Non sono meno degne di nota sono state le decisioni nei confronti di dirigenti e giocatori. Un membro dello staff de La Castellana è stato squalificato fino al 31 agosto perché, al 49’ del secondo tempo dell’incontro finito 1-1 col Costano, protestando per l’espulsione di alcuni calciatori «entrava in campo senza autorizzazione e proferiva frasi minacciose ed ingiuriose nei confronti dell’arbitro». Al triplice fischio mentre il direttore di gara stava rientrando negli spogliatoi, l’uomo «gli sputava contro da una distanza di circa tre metri senza, tuttavia, colpirlo».

Le punizioni per la squadra di Castel Ritaldi non finiscono qui. Infatti, un giocatore si è beccato 8 giornate perché nelle battute finali della partita «tentando di evitare l’espulsione di un compagno di squadra, con condotta irriguardosa ma non violenta, bloccava le braccia del direttore di gara». Un compagno invece dovrà rimanere fuori rosa 4 partite perché finito il match «proferiva frasi irriguardose all’indirizzo dell’arbitro».

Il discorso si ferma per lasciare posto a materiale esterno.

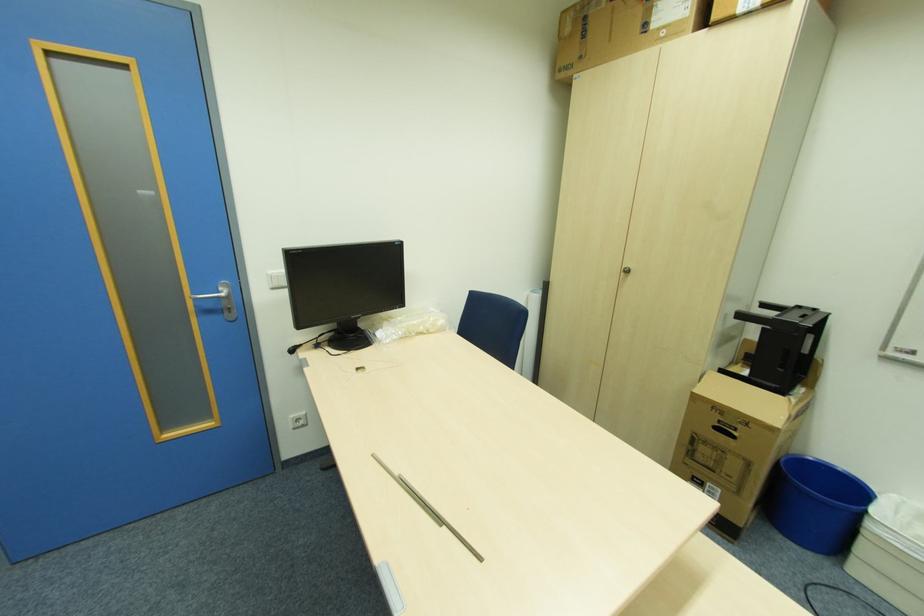
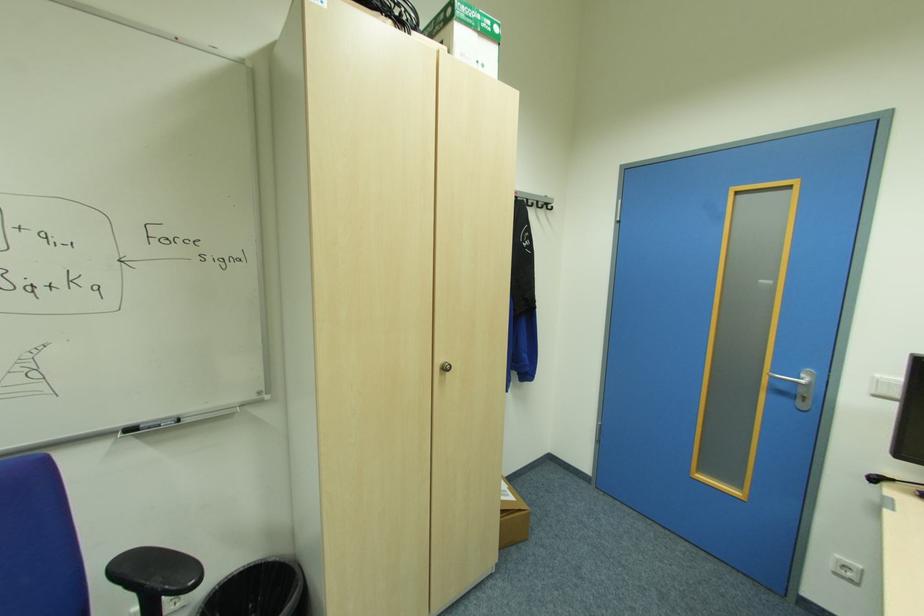
Question: How did the camera likely rotate?

Choices:
 (A) Left
 (B) Right
 (C) Up
 (D) Down

Answer: (A)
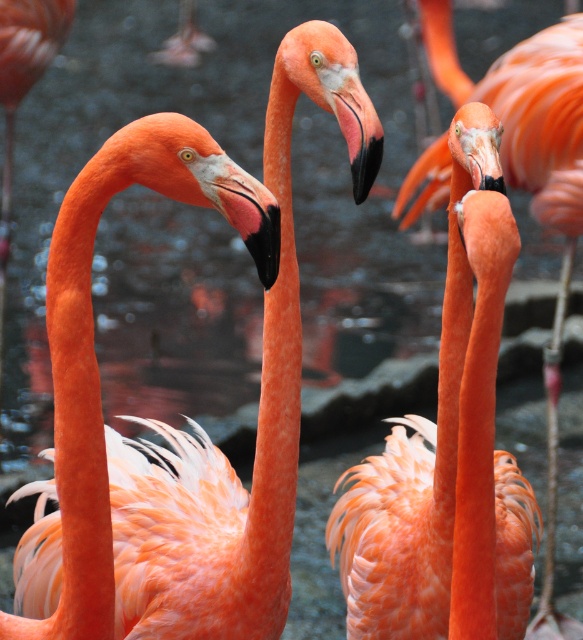
Question: Can you confirm if matte orange flamingo at center is positioned above black matte beak at center?

Choices:
 (A) yes
 (B) no

Answer: (B)

Question: Is orange feathered flamingo at center wider than black matte beak at center?

Choices:
 (A) yes
 (B) no

Answer: (A)

Question: Is matte orange flamingo at center positioned in front of orange feathered flamingo at center?

Choices:
 (A) yes
 (B) no

Answer: (B)

Question: Which object is positioned farthest from the matte orange flamingo at center?

Choices:
 (A) orange feathered flamingo at center
 (B) black matte beak at center

Answer: (B)

Question: Which point is farther to the camera?

Choices:
 (A) (259, 572)
 (B) (395, 525)
 (C) (359, 154)

Answer: (B)

Question: Which of the following is the closest to the observer?

Choices:
 (A) (145, 624)
 (B) (514, 490)
 (C) (354, 170)
 (D) (271, 278)

Answer: (D)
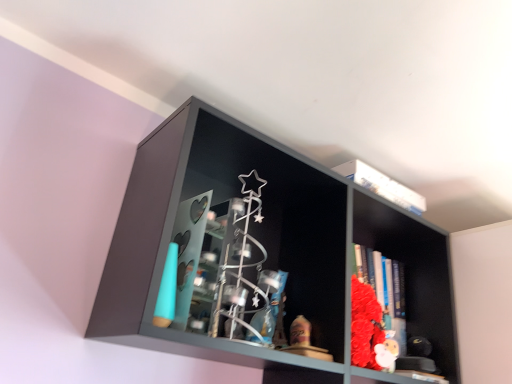
This screenshot has height=384, width=512. What do you see at coordinates (387, 354) in the screenshot? I see `white plush toy at lower right` at bounding box center [387, 354].

In order to face white plush toy at lower right, should I rotate leftwards or rightwards?

It's best to rotate right around 17.165 degrees.

In order to click on white plush toy at lower right in this screenshot , I will do `click(387, 354)`.

The height and width of the screenshot is (384, 512). Describe the element at coordinates (263, 257) in the screenshot. I see `matte black shelf at center` at that location.

Locate an element on the screen. The image size is (512, 384). matte black shelf at center is located at coordinates (263, 257).

The width and height of the screenshot is (512, 384). I want to click on white plush toy at lower right, so click(x=387, y=354).

Does matte black shelf at center appear on the left side of white plush toy at lower right?

Yes, matte black shelf at center is to the left of white plush toy at lower right.

Which object is closer to the camera taking this photo, matte black shelf at center or white plush toy at lower right?

matte black shelf at center is closer to the camera.

Considering the points (365, 287) and (386, 365), which point is in front, point (365, 287) or point (386, 365)?

The point (386, 365) is more forward.

From the image's perspective, is matte black shelf at center on top of white plush toy at lower right?

Correct, matte black shelf at center appears higher than white plush toy at lower right in the image.

From a real-world perspective, is matte black shelf at center over white plush toy at lower right?

Yes, from a real-world perspective, matte black shelf at center is on top of white plush toy at lower right.

Considering the sizes of matte black shelf at center and white plush toy at lower right in the image, is matte black shelf at center wider or thinner than white plush toy at lower right?

Considering their sizes, matte black shelf at center looks broader than white plush toy at lower right.

Who is shorter, matte black shelf at center or white plush toy at lower right?

With less height is white plush toy at lower right.

Based on their sizes in the image, would you say matte black shelf at center is bigger or smaller than white plush toy at lower right?

Clearly, matte black shelf at center is larger in size than white plush toy at lower right.

Is matte black shelf at center outside of white plush toy at lower right?

Yes.

Is there a large distance between matte black shelf at center and white plush toy at lower right?

No, matte black shelf at center is not far from white plush toy at lower right.

Consider the image. Is matte black shelf at center aimed at white plush toy at lower right?

Yes, matte black shelf at center is aimed at white plush toy at lower right.

The image size is (512, 384). What are the coordinates of `shelf in front of the white plush toy at lower right` in the screenshot? It's located at click(263, 257).

Is white plush toy at lower right at the right side of matte black shelf at center?

Indeed, white plush toy at lower right is positioned on the right side of matte black shelf at center.

Which object is further away from the camera taking this photo, white plush toy at lower right or matte black shelf at center?

Positioned behind is white plush toy at lower right.

Is point (376, 344) in front of point (143, 252)?

No.

Based on the photo, from the image's perspective, who appears lower, white plush toy at lower right or matte black shelf at center?

white plush toy at lower right is shown below in the image.

In the scene shown: From a real-world perspective, relative to matte black shelf at center, is white plush toy at lower right vertically above or below?

Clearly, from a real-world perspective, white plush toy at lower right is below matte black shelf at center.

Considering the sizes of objects white plush toy at lower right and matte black shelf at center in the image provided, who is thinner, white plush toy at lower right or matte black shelf at center?

white plush toy at lower right.

Considering the sizes of white plush toy at lower right and matte black shelf at center in the image, is white plush toy at lower right taller or shorter than matte black shelf at center?

Considering their sizes, white plush toy at lower right has less height than matte black shelf at center.

From the picture: Between white plush toy at lower right and matte black shelf at center, which one has larger size?

matte black shelf at center is bigger.

Would you say white plush toy at lower right is outside matte black shelf at center?

No.

Is white plush toy at lower right directly adjacent to matte black shelf at center?

No, white plush toy at lower right is not touching matte black shelf at center.

Is white plush toy at lower right aimed at matte black shelf at center?

Yes, white plush toy at lower right is turned towards matte black shelf at center.

Find the location of a particular element. toy located below the matte black shelf at center (from the image's perspective) is located at coordinates (387, 354).

Identify the location of shelf on the left of white plush toy at lower right. (263, 257).

The width and height of the screenshot is (512, 384). I want to click on toy behind the matte black shelf at center, so click(387, 354).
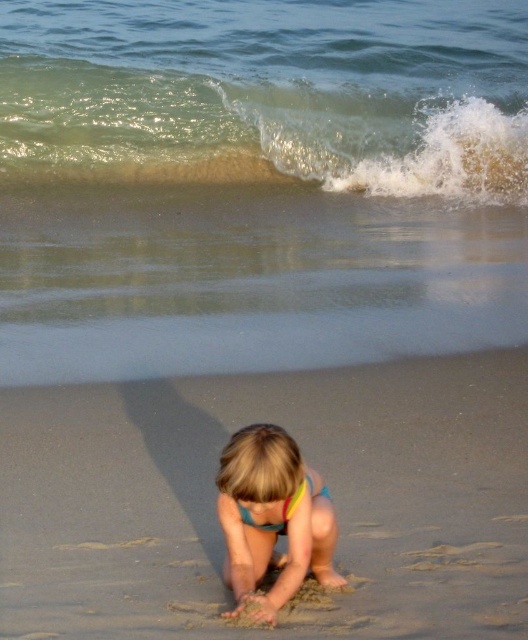
Measure the distance between point [216,248] and camera.

Point [216,248] is 11.09 meters from camera.

Does greenish sand at upper center appear over multicolored swimsuit at center?

Indeed, greenish sand at upper center is positioned over multicolored swimsuit at center.

Where is `greenish sand at upper center`? This screenshot has height=640, width=528. greenish sand at upper center is located at coordinates (259, 184).

What do you see at coordinates (308, 461) in the screenshot? The width and height of the screenshot is (528, 640). I see `fine-grained sand at lower center` at bounding box center [308, 461].

Is fine-grained sand at lower center positioned behind multicolored swimsuit at center?

Yes, it is behind multicolored swimsuit at center.

Does point (136, 477) come in front of point (282, 449)?

No.

Identify the location of fine-grained sand at lower center. (308, 461).

Who is higher up, greenish sand at upper center or translucent green water at upper center?

greenish sand at upper center is higher up.

Is point (354, 300) behind point (266, 138)?

No, it is not.

Measure the distance between greenish sand at upper center and camera.

23.37 feet

Image resolution: width=528 pixels, height=640 pixels. What are the coordinates of `greenish sand at upper center` in the screenshot? It's located at (259, 184).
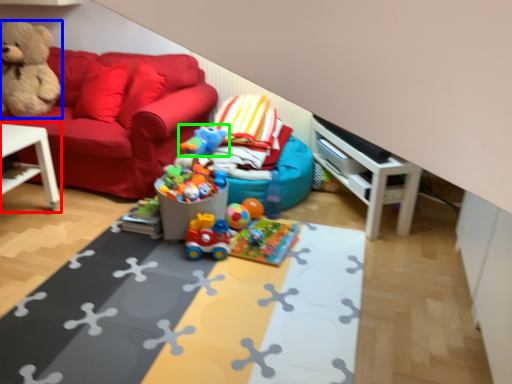
Question: Which is nearer to the table (highlighted by a red box)? teddy bear (highlighted by a blue box) or toy (highlighted by a green box).

Choices:
 (A) teddy bear
 (B) toy

Answer: (A)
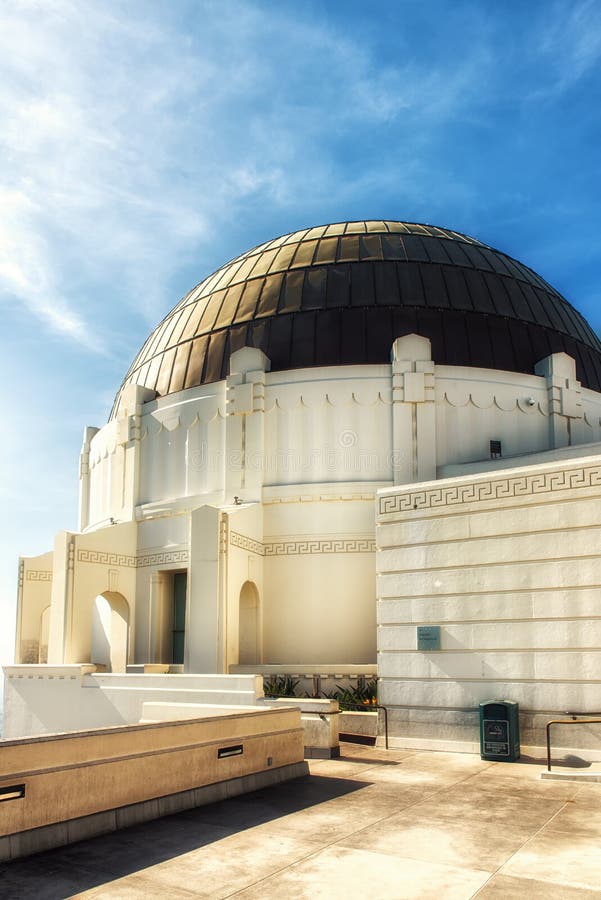
This screenshot has height=900, width=601. Identify the location of plaque. (434, 637).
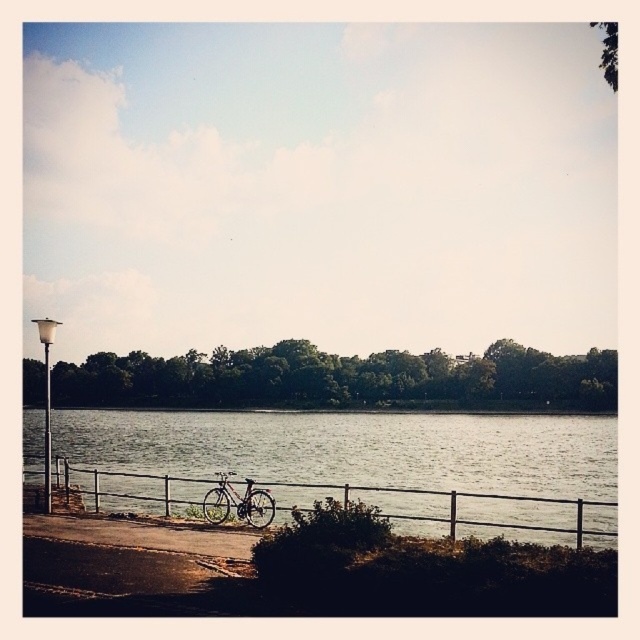
You are a pedestrian walking along the riverside path and want to know if you can fit a picnic basket between the metallic silver fence at lower center and the white glossy lamp post at left. Can you determine if there is enough space?

The metallic silver fence at lower center has a smaller size compared to white glossy lamp post at left, but without knowing the exact dimensions of the picnic basket or the distance between them, it is difficult to determine if there is enough space.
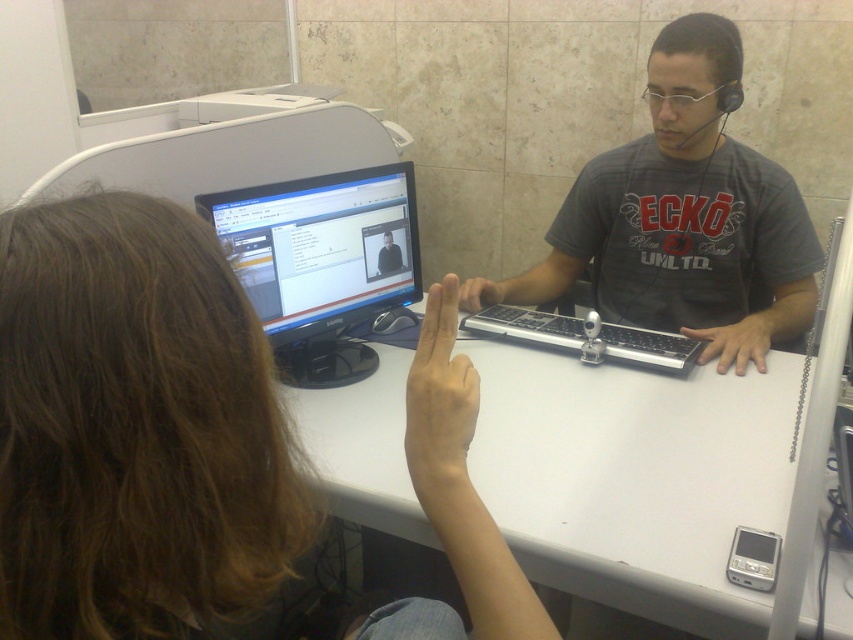
You are standing at the entrance of the office and see the white plastic table at center. Can you estimate its position relative to the entrance?

The white plastic table at center is located at point (x=636, y=480), which means it is positioned towards the right and slightly forward from the entrance.

You are a delivery person who needs to place a small package between the matte black monitor at upper center and the white plastic table at center. The package is 40 centimeters long. Will it fit in the space between them?

The space between the matte black monitor at upper center and the white plastic table at center is 41.47 centimeters. Since the package is 40 centimeters long, it will fit with a small amount of space remaining.

You are standing in front of the desk and want to place a new keyboard exactly where the matte black monitor at upper center is located. Is this possible?

The matte black monitor at upper center is positioned at coordinates point (135, 426), so placing a keyboard there would require removing the monitor first as they cannot occupy the same space.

Sono 6 le giornate che dovranno scontare rispettivamente un uomo del Parlesca e un altro dello Sporting Terni. Il primo, ha ricevuto il cartellino rosso «per essere entrato in campo senza autorizzazione per protestare. All’esibizione del provvedimento disciplinare di espulsione, rivolgeva all’arbitro frasi minacciose ed intimidatorie. Recatosi in tribuna reiterava tale atteggiamento». Il giocatore in forza alla formazione ternana è stato invece espulso per comportamento irriguardoso nei confronti dell’arbitro e successivamente «si avvicina minacciosamente al direttore di gara arrivando quasi faccia a faccia ma subito allontanato da un proprio compagno di squadra. Uscendo dal terreno di gioco continua ad inveire contro l’arbitro e la panchina avversaria. Al termine della gara rivolgeva nuove frasi irriguardose nei confronti del direttore di gara».